Having swapped out an EH 12AX7 in the V1 slot on my PR after a retubing, with a ANOS CBS/Hytron 7025, I can say the difference was clear as day. The EH was "fizzy" at lower volumes . I put the EH in my '60 National and it sounded better than the Amperex/Bugle Boy that was in there!!(try telling that to a vintage amp connoiseur). The 7025s were designed as a low noise high quality 12AX7, and work as advertised. Friends that were familiar with my amp came by and listened/played it, all told me it souned so clear and bell-like, without my mentioning the tube swap. In all my years of playing/tinkering I think some tubes sound better in some amps than others. This doesn't necessarily mean that the way they behave in one amp will translate to another. As Bill said there's only so much going on in a tube, it's _just_ a part of the circuit. I'd say the wrong tube in the wrong amp *is* noticable though..... even blindfolded. The tube chart on my amp calls for a 7025 in the first preamp slot, and is happier now likely because it was designed that way. I take exception to friends and aquaintances reading about rediculously priced NOS tubes and the "qualities they will impart to your amp". This is snake oil that is slathered on people with no technical understanding whatsoever for big bucks. The worst part is I'll *show* them that the greatest difference between tubes (aside from NOS tubes longer life) is that they can sound like ass in one circuit and just what the doctor ordered in another, and they still *want* to believe in the "mojo". I believe in mojo. but not the kind you buy at the store.

Shawn :food-smiley-004:

P.S. Regarding the OP's question on mushiness, I agree that old Fenders have a big bass response. I put a Weber 10A100 speaker in my Princeton Reverb (which is kinda like the deluxes little sister) and with humbuckers it's pretty boomy. Rolling of the bass entirely works Ok, but I'm looking to build a cab that houses an Eminence Red Coat. Haven't decided on which one, but I have it down to either the Private Jack or Wizard. I'm hoping to post some clips when I'm done so you can hear the differences.


----------



## Guest (Mar 30, 2009)

A good indication that your power tubes are going to need R&R is a sudden loss of amplitude while playing. I have a set of 6ca7 in my cherished JSX doing that right now. They play well for 20 mins. and then all of a sudden the output power dips. 

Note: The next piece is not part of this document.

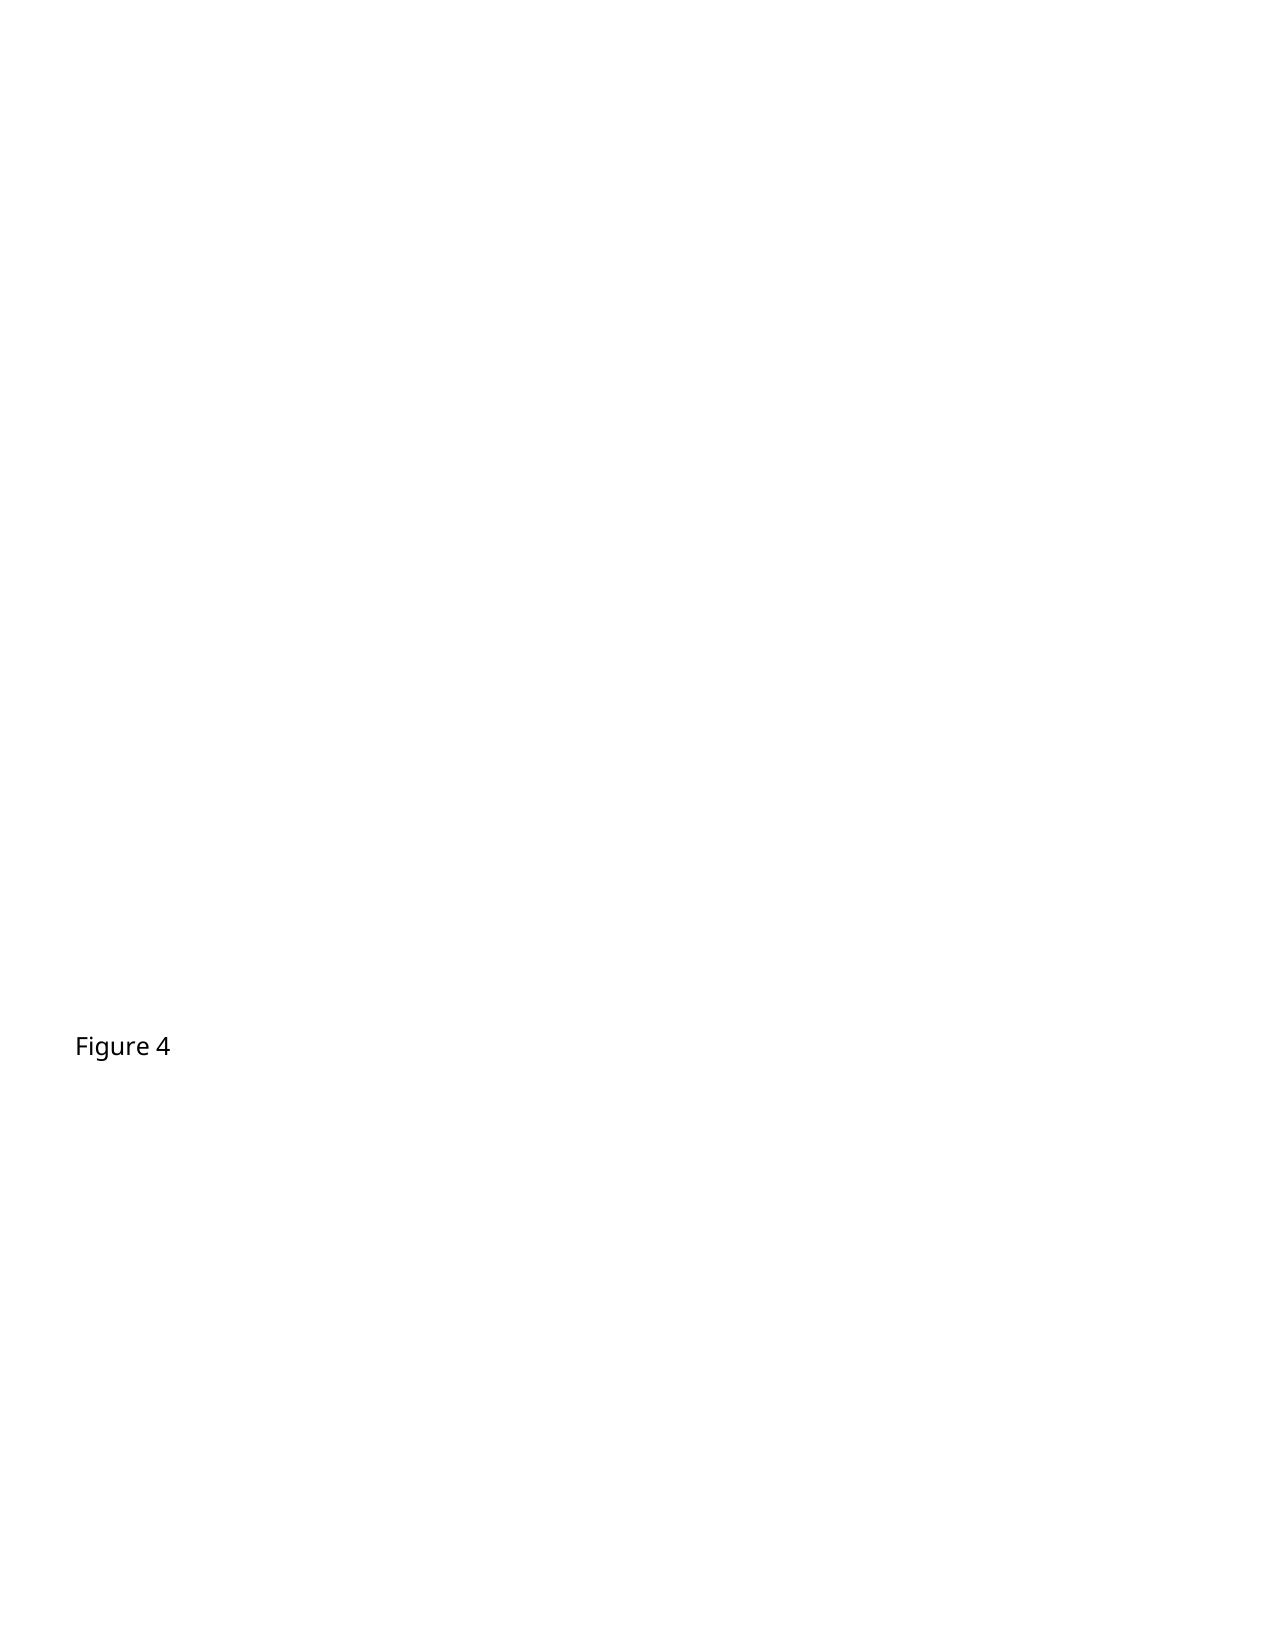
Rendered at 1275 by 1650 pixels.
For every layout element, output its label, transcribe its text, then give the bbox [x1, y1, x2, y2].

text Figure 4 [75, 1029, 1200, 1063]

Another indicator is the popular blowing fuse. The amp cools down. You put another fuse in and some time later poof again. Some filaments will develop a twist with old age, after warming up a bit. They short out against other internals and pop goes the fuse. They cool down and go back into place only to start their dance one more time. This seems to occur to tubes who have undergone thermal transients akin to going form the sauna to the snowbank. Be kind to your amp, and don't let it cool down too quick. That means, don't throw the head in the backseat two minutes after the new years gig is over. It needs to relax and cool down indoors.





"Friends don't let friends play transistor amps"


----------